*Document passage*.
The attack mechanism was not in the model weights. The repository contained a plausible model.safetensors file that passed automated scanners, a convincing model card with benchmark numbers copied from the legitimate project, and a scripts/preprocess.py file. The README instructions — formatted to look identical to the legitimate repository’s quickstart — told users to run python scripts/preprocess.py --setup before loading the model. That script downloaded a Rust-compiled binary from a third-party CDN, verified it with a hardcoded checksum (which only confirmed the file downloaded correctly, not that it was safe), and executed it. The binary harvested AWS credentials from ~/.aws/credentials, environment variables containing TOKEN, KEY, SECRET, or PASSWORD, and the HuggingFace token from ~/.cache/huggingface/token, then exfiltrated them to a command-and-control endpoint over HTTPS.

This incident represents a maturation of the ML supply chain attack surface. Earlier attacks targeting PyPI or npm packages relied on developers executing pip install or npm install on a typosquatted package name. The HuggingFace vector is more subtle in two respects. First, the model weights file itself can be entirely benign, so malware scanners that inspect pickle or safetensors content will find nothing. The malicious payload lives in a supplementary script presented as legitimate setup tooling. Second, the attacker exploited learned behaviour: ML developers are trained to follow README quickstart instructions without scrutiny, because model-specific preprocessing steps are genuinely common and necessary. The cognitive overhead of evaluating whether a setup script is legitimate is higher than evaluating whether a package dependency is appropriate.

*Written exercise*.
Please copy, word for word, the stretch of the HuggingFace attack passage from "The attack mechanism" through "endpoint over HTTPS.".

*Entries shown*.
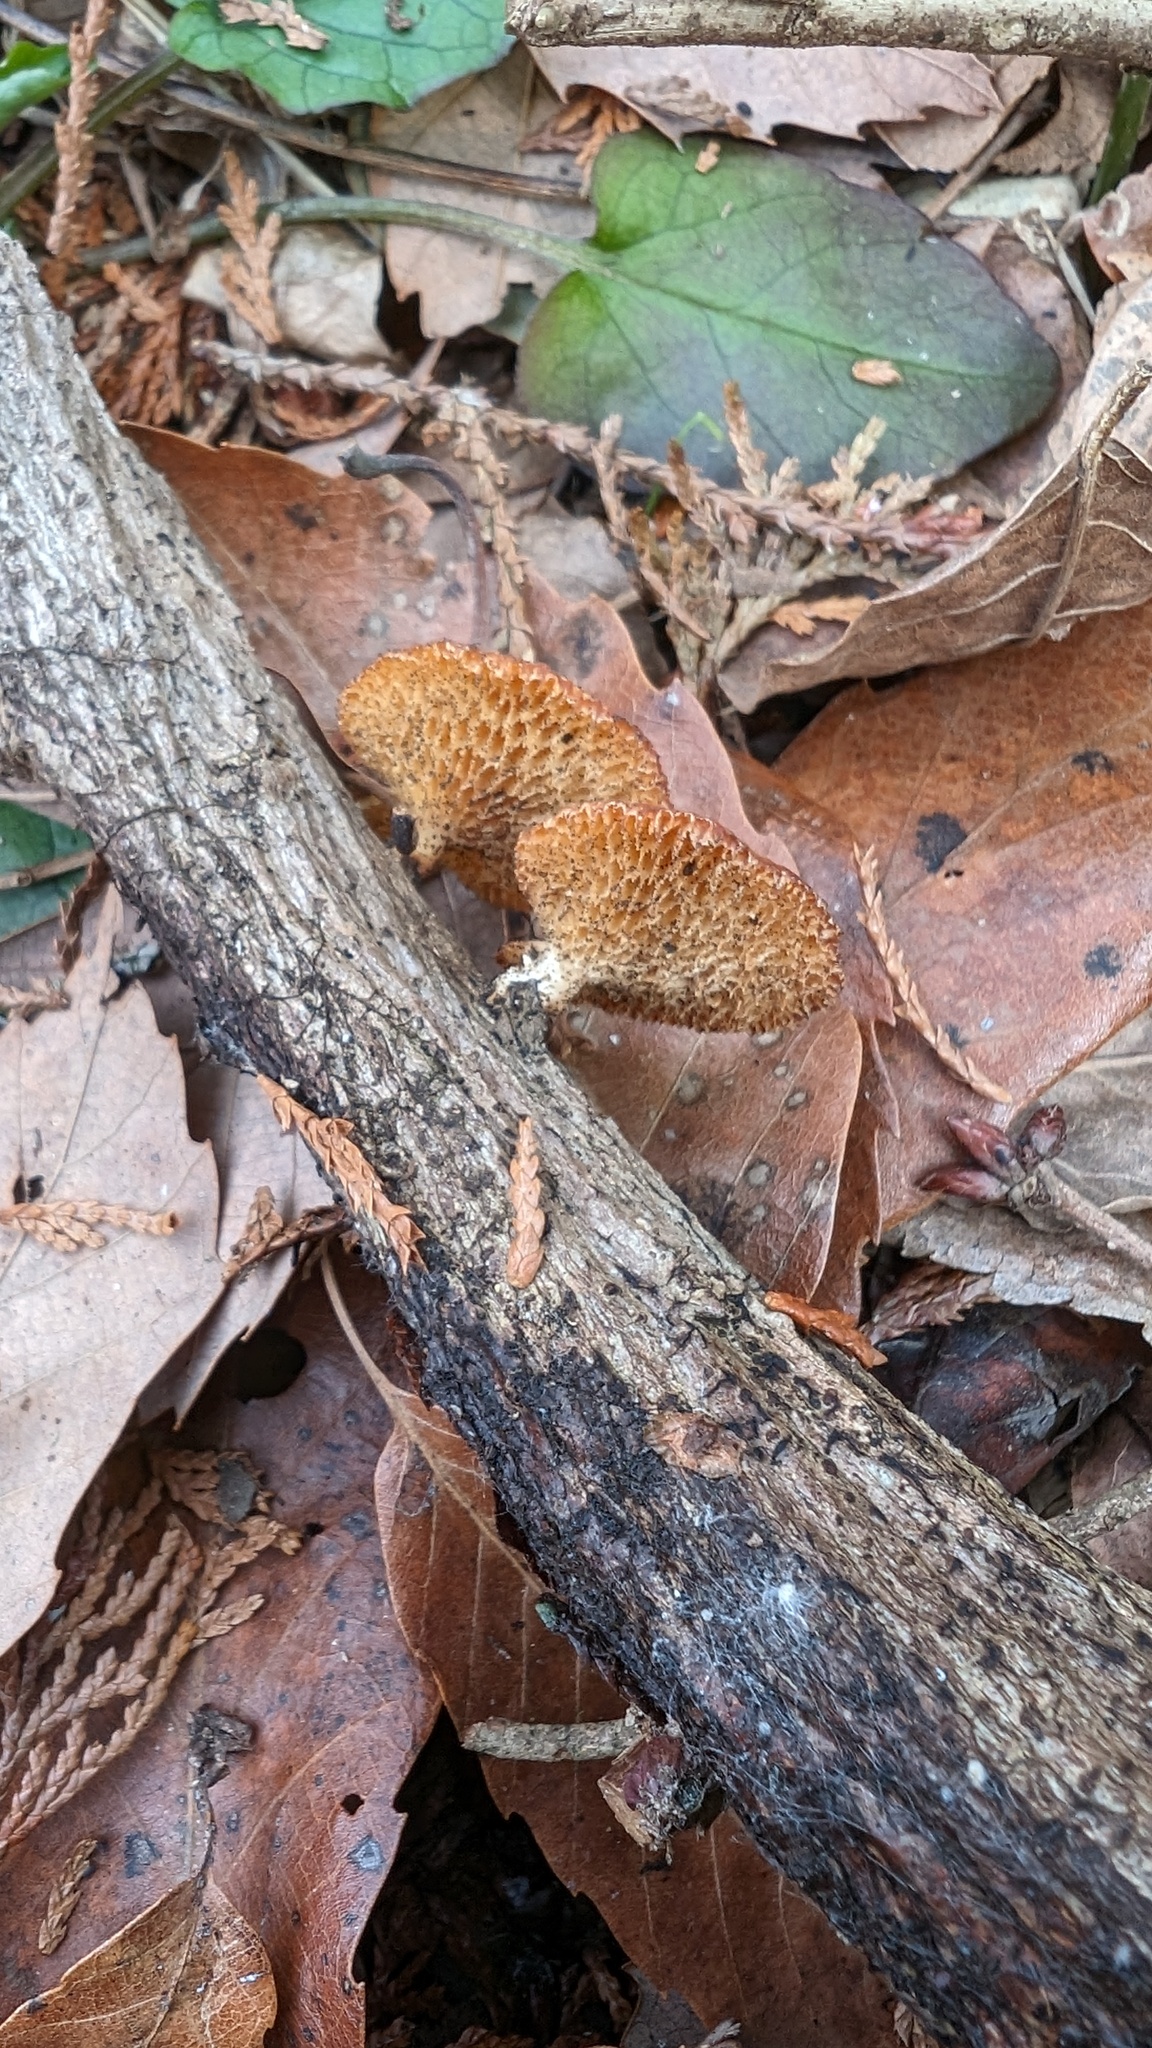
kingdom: Fungi
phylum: Basidiomycota
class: Agaricomycetes
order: Polyporales
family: Polyporaceae
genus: Neofavolus
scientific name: Neofavolus alveolaris
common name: Hexagonal-pored polypore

*Task result*.
The attack mechanism was not in the model weights. The repository contained a plausible model.safetensors file that passed automated scanners, a convincing model card with benchmark numbers copied from the legitimate project, and a scripts/preprocess.py file. The README instructions — formatted to look identical to the legitimate repository’s quickstart — told users to run python scripts/preprocess.py --setup before loading the model. That script downloaded a Rust-compiled binary from a third-party CDN, verified it with a hardcoded checksum (which only confirmed the file downloaded correctly, not that it was safe), and executed it. The binary harvested AWS credentials from ~/.aws/credentials, environment variables containing TOKEN, KEY, SECRET, or PASSWORD, and the HuggingFace token from ~/.cache/huggingface/token, then exfiltrated them to a command-and-control endpoint over HTTPS.